# How to stop cats from opening doors?



## koobe (Nov 8, 2009)

I don't know since when Cheetah seems to learn the trick of opening the laundry room door. We do not like any cats in the laundry room because we are afraid they will get stunk between the gaps. And also Cheetah and Panther likes to scratch our plastic laundry bag. 

My door has a handle, and of course no locks for a laundry room door. If there is product I can use to stop cats from opening the door? Or should I give up and let them in?


----------



## raecarrow (Oct 27, 2009)

Is the knob a leaver knob? if so I would replace it with a round one. 

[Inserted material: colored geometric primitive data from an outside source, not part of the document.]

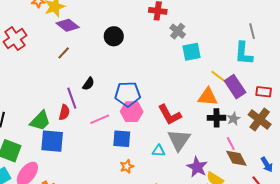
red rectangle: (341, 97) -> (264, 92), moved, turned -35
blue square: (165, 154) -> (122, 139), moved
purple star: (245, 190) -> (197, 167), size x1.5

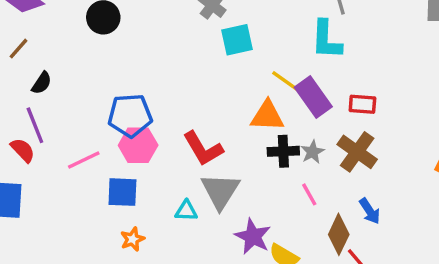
black semicircle: (88, 84) -> (42, 83), moved
red semicircle: (64, 112) -> (23, 150), turned -56
brown diamond: (236, 158) -> (339, 234), moved, turned 55
blue arrow: (267, 165) -> (370, 211), moved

If it is a round knob, I would get one of those child-proof knob covers to keep them from fiddling with the knob.

If nothing else, a hook and eye to hold the door to the door frame will do the trick.


----------



## catloverami (Jul 5, 2010)

How about one of those rubber door stops that slide under the door?


----------



## koobe (Nov 8, 2009)

raecarrow said:


> Is the knob a leaver knob? if so I would replace it with a round one.
> 
> If it is a round knob, I would get one of those child-proof knob covers to keep them from fiddling with the knob.
> 
> If nothing else, a hook and eye to hold the door to the door frame will do the trick.


I think right now the round knob will be our choice. We will probably go buy a few today. Thank you!


----------



## koobe (Nov 8, 2009)

catloverami said:


> How about one of those rubber door stops that slide under the door?


Probably will not work, it is for the laundry room door, and no one will be inside the room all the time to remove the rubber door.


----------



## Susan (Mar 29, 2010)

koobe said:


> I think right now the round knob will be our choice. We will probably go buy a few today. Thank you!


If you currently have a lever, replacing it with a round knob should work. My daughter's cat, Neko, had no trouble opening her bedroom door, which has a lever, but he wasn't able to open doors with round knobs.


----------



## Church's Mum (Jan 6, 2011)

A good sized strip of duct tape across the door and door frame might help. I use duct tape on one particular kitchen cupboard my middle cat likes to open and walk away from. It's the only one she knows she CAN open, because the inner stopper is broken. There are at least two others that are also broken, but she doesn't know about them.


----------



## raecarrow (Oct 27, 2009)

koobe said:


> I think right now the round knob will be our choice. We will probably go buy a few today. Thank you!


No problem. I know about this issue because I have a Lever knob on my bathroom door and if I shut that door when I go to the bathroom (and don't lock it) my cats will open it so they can investigate.


----------